Via Negativa: According to Taleb, “the first step towards antifragility consists in first decreasing downside.” We do that through practicing via negativa — a Latin phrase borrowed from theology. Instead of focusing your time on adding things to your life to make it better, focus first on subtracting habits, practices, things, people that fragilize you.
Skin in the Game: People who have accepted risk and responsibility for their words.
Mode: A way or manner in which you do something you experience, express, or do things.
Explanatory Style: An explanatory style is a cognitive personality variable reflecting the way that people habitually explain the causes of good and bad events. There are three crucial dimensions to explanatory style: permanence, pervasiveness, and personalization.
The dimension ‘permanence’ is about time.
This dimension refers to whether the causes of an event are perceived as temporary or permanent.
The dimension ‘pervasiveness’ involves the generalizability of an event; is the event believed to have a specific cause or a universal cause?
The dimension ‘personalization’ is about who we believe is responsible for the event; ourselves (internal) or someone or something externally (external).
10 Ways To Go Beyond Resilience & Become Antifragile
Build in Buffer & Redundancy
Seek Optionality Instead of Forecasting
Suffer Voluntarily to Avoid Involuntary Suffering
The Adversity Level up
Use the Barbell Strategy
Be Aware of the Lindy Effect
Practice Via Negativa
Assess Skin in the Game
Develop Backup Modes & States
Invert Your Explanatory Style
Deal, Feel, Heal, Seal for Post Traumatic Growth:
Deal: Writing a Trauma Narrative. In the first step, you create the trauma narrative. The trauma narrative is your telling of the story of the traumatic experience(s).

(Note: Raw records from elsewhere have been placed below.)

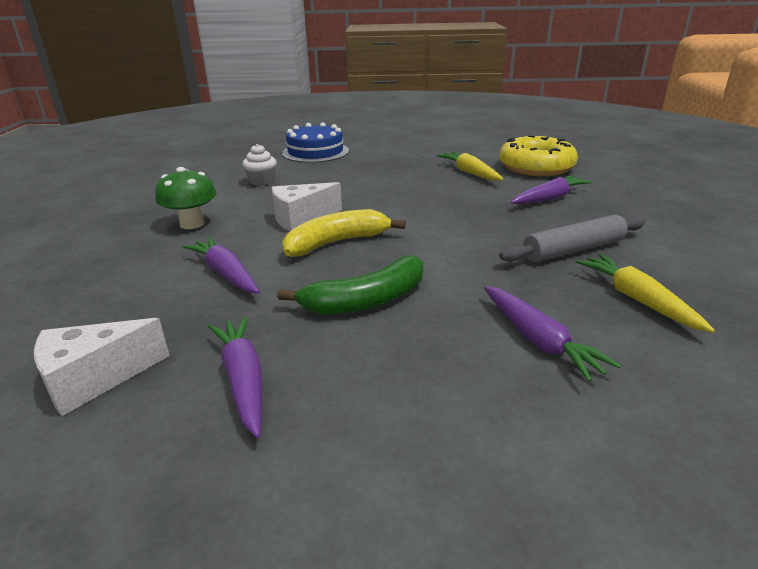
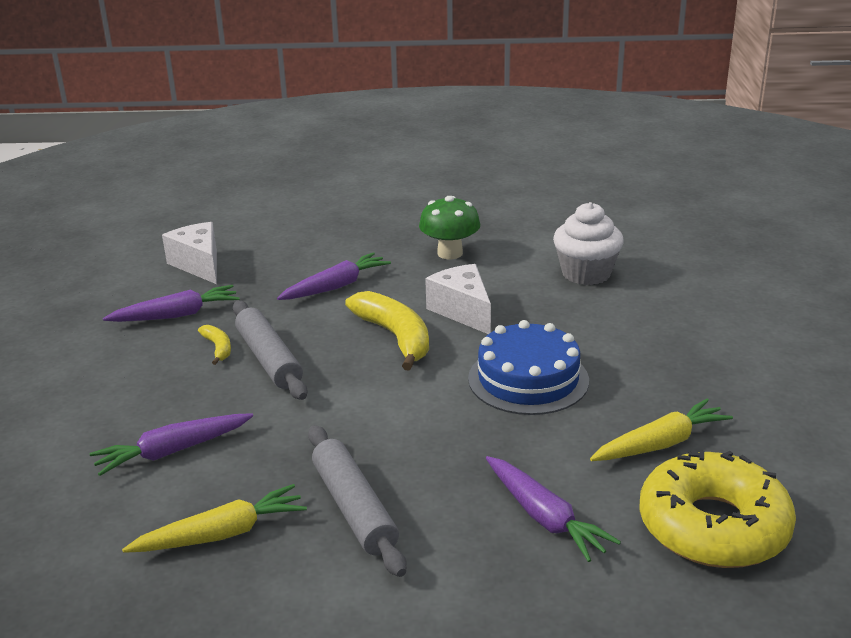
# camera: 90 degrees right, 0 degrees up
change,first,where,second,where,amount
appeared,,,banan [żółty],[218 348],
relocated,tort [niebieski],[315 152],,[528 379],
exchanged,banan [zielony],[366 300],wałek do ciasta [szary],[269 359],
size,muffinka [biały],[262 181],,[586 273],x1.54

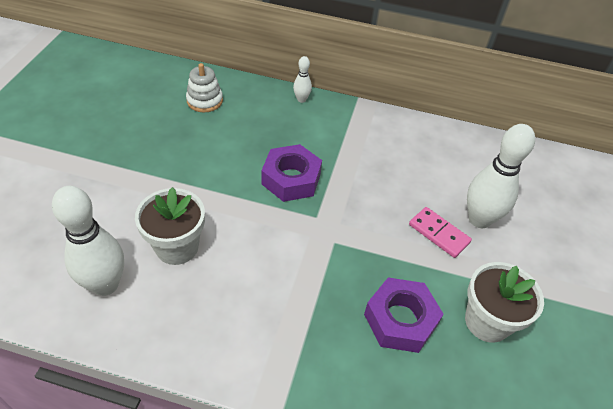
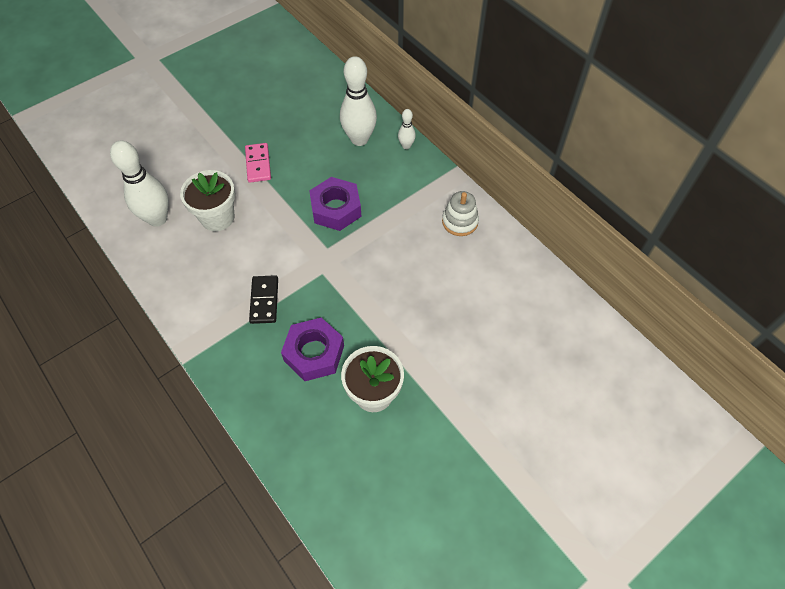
# camera: 40 degrees right, 10 degrees up
change,first,where,second,where,amount
appeared,,,kostka domina [czarny],[264 300],
relocated,zabawka nakładanka [biały],[204 101],,[460 221],
relocated,kostka domina [różowy],[438 234],,[258 164],
relocated,kręgiel [biały],[479 219],,[359 139],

Feel: As the name of the main technique used in this step suggests, this is where the client is exposed to the traumatic memory in order to connect the fragmented cognitive and emotional aspects and facilitate catharsis. Imaginal exposure therapy is applied in this step, in which the client reads his or her trauma narrative and the therapist guides the client through processing of the event.
Heal: In step three, the focus is on helping the client put the pieces back together, but in a new and stronger configuration than before.The therapist will emphasize three concepts to the client:
Freedom of choice – The therapist explains that, while the client did not choose to experience the trauma that led them here, they are in control of their choices going forward. The narrative therapy concept of “rewriting the ending” is discussed to help the client see that he or she can create their own path.
Finding meaning from the experience – The therapist discusses how the client can find meaning in their experience, however, is appropriate and feasible for them.
The Hero archetype – Finally, the therapist walks the client through the transformative journey of the Hero
Seal: The Mind as a Filing Cabinet. The final step of the PTGP involves tying up loose ends and putting the finishing touches on the reorganization of the traumatic memory. The “mind as a filing cabinet” metaphor is a great one to use in this step. In this metaphor, the memory of the traumatic experience is likened to a file that is unorganized, scattered throughout the filing cabinet that is the mind. Instead of each component being neatly sorted with the others, they are separated into dozens of different folders with no rhyme or reason, making it confusing and potentially disruptive when one of them is inspected.